• _ABOUT THIS TASK_: Exact reproduction required: the lines below from the line with "image is of" to the line with "high-resolution image shows", both ends included, and no others.

• _THE DATA_:
* * * * *

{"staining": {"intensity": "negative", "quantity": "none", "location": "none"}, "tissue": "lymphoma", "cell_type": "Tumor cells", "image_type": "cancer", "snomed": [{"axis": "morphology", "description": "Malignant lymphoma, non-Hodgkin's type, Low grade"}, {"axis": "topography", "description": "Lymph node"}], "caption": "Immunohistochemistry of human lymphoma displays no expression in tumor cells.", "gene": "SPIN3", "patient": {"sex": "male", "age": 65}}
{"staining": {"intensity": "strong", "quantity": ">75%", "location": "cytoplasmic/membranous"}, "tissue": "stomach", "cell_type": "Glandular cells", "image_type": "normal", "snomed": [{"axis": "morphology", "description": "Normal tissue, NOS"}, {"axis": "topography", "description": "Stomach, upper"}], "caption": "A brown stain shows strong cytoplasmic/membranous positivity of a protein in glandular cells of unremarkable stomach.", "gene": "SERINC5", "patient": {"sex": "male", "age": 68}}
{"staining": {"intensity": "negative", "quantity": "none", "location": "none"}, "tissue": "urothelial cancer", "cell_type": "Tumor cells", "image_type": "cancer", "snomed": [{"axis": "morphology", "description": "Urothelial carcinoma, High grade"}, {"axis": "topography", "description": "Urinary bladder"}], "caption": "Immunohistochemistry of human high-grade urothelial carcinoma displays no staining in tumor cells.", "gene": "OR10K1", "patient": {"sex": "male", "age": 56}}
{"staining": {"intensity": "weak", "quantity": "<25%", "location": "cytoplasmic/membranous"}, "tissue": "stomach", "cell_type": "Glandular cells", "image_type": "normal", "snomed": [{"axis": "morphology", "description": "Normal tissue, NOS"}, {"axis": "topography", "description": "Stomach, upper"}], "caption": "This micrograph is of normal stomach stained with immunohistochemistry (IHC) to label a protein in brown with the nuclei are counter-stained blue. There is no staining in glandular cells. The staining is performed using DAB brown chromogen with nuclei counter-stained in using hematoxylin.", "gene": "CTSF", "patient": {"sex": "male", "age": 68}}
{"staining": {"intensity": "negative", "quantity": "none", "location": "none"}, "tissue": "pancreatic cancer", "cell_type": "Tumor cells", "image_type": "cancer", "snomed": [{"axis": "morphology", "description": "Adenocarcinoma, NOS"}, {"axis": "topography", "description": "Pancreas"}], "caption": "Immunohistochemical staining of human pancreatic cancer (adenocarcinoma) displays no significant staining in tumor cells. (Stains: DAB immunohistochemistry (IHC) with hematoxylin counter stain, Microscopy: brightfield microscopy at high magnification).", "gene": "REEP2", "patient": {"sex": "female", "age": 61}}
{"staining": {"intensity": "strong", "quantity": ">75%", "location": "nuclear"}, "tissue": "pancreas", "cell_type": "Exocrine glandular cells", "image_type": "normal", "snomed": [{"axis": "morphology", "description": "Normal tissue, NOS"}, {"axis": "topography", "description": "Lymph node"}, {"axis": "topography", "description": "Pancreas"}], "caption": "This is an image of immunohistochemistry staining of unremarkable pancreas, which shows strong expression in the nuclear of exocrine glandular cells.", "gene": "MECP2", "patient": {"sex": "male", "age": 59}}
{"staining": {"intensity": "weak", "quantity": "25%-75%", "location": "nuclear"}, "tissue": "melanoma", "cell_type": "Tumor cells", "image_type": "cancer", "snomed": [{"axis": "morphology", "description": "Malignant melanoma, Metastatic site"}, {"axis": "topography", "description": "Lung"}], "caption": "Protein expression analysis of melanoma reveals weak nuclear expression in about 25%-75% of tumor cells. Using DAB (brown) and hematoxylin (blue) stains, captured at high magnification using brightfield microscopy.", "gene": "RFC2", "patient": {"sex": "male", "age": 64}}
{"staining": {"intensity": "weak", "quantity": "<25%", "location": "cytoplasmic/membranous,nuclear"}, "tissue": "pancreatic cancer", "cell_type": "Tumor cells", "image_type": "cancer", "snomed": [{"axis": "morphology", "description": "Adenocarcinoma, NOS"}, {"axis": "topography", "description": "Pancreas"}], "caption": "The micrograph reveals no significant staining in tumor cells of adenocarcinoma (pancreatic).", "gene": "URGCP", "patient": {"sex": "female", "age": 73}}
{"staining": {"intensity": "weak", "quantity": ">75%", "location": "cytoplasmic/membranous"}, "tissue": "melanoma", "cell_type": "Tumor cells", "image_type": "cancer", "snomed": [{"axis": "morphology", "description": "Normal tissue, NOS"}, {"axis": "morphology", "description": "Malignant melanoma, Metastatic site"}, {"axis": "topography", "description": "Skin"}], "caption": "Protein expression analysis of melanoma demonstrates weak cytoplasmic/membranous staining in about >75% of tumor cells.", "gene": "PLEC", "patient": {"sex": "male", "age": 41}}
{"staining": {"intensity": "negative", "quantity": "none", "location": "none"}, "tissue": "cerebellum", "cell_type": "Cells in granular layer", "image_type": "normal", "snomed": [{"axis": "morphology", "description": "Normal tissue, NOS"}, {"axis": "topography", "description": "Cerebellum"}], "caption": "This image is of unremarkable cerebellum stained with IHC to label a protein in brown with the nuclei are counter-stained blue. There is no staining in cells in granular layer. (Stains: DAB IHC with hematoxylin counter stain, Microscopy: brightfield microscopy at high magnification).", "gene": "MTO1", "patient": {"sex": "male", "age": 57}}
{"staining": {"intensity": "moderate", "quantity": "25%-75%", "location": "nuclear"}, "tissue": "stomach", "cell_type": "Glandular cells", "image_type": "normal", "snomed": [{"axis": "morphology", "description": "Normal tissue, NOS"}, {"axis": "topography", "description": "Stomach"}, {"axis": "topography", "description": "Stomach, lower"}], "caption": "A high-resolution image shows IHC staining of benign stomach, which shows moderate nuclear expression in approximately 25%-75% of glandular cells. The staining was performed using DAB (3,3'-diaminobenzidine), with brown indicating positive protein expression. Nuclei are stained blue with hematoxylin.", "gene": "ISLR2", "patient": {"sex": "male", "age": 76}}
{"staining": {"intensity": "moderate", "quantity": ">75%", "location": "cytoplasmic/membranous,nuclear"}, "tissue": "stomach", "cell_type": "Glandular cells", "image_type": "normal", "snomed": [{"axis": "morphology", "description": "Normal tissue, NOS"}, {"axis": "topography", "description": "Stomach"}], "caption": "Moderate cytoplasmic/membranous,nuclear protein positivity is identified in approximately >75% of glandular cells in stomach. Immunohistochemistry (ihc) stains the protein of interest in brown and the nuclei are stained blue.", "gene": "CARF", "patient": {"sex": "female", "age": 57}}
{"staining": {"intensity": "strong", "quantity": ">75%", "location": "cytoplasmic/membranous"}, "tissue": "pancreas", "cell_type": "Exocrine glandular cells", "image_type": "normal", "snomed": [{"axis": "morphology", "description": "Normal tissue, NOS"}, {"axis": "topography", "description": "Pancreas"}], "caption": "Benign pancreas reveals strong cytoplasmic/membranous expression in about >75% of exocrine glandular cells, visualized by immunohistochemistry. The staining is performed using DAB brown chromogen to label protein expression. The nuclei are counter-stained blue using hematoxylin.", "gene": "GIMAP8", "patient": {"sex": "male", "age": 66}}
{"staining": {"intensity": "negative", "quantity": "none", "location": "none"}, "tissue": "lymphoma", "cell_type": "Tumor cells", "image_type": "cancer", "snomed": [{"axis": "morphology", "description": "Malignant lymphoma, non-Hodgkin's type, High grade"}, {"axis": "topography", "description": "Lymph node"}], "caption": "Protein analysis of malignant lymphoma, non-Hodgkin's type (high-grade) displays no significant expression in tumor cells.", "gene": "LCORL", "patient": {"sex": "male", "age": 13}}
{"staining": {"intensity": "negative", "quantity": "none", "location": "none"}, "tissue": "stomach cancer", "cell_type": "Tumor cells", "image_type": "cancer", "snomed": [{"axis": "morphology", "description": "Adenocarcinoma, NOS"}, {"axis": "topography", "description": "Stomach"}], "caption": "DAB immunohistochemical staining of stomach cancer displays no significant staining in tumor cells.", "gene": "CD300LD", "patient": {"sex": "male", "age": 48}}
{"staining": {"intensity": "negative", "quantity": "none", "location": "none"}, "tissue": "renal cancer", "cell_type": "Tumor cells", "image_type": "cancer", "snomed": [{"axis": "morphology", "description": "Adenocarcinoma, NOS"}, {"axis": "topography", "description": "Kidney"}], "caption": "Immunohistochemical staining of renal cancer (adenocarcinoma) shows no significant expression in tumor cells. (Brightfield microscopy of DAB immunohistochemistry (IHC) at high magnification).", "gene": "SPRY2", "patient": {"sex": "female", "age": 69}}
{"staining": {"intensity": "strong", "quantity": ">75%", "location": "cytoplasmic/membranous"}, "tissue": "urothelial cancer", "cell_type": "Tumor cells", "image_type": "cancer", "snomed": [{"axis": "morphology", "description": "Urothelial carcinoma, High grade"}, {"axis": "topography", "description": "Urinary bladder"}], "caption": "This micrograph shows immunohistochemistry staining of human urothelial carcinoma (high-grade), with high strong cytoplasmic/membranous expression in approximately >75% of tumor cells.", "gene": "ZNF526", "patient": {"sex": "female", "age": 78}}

* * * * *

• _OUTPUT OF THE TASK_:
{"staining": {"intensity": "negative", "quantity": "none", "location": "none"}, "tissue": "cerebellum", "cell_type": "Cells in granular layer", "image_type": "normal", "snomed": [{"axis": "morphology", "description": "Normal tissue, NOS"}, {"axis": "topography", "description": "Cerebellum"}], "caption": "This image is of unremarkable cerebellum stained with IHC to label a protein in brown with the nuclei are counter-stained blue. There is no staining in cells in granular layer. (Stains: DAB IHC with hematoxylin counter stain, Microscopy: brightfield microscopy at high magnification).", "gene": "MTO1", "patient": {"sex": "male", "age": 57}}
{"staining": {"intensity": "moderate", "quantity": "25%-75%", "location": "nuclear"}, "tissue": "stomach", "cell_type": "Glandular cells", "image_type": "normal", "snomed": [{"axis": "morphology", "description": "Normal tissue, NOS"}, {"axis": "topography", "description": "Stomach"}, {"axis": "topography", "description": "Stomach, lower"}], "caption": "A high-resolution image shows IHC staining of benign stomach, which shows moderate nuclear expression in approximately 25%-75% of glandular cells. The staining was performed using DAB (3,3'-diaminobenzidine), with brown indicating positive protein expression. Nuclei are stained blue with hematoxylin.", "gene": "ISLR2", "patient": {"sex": "male", "age": 76}}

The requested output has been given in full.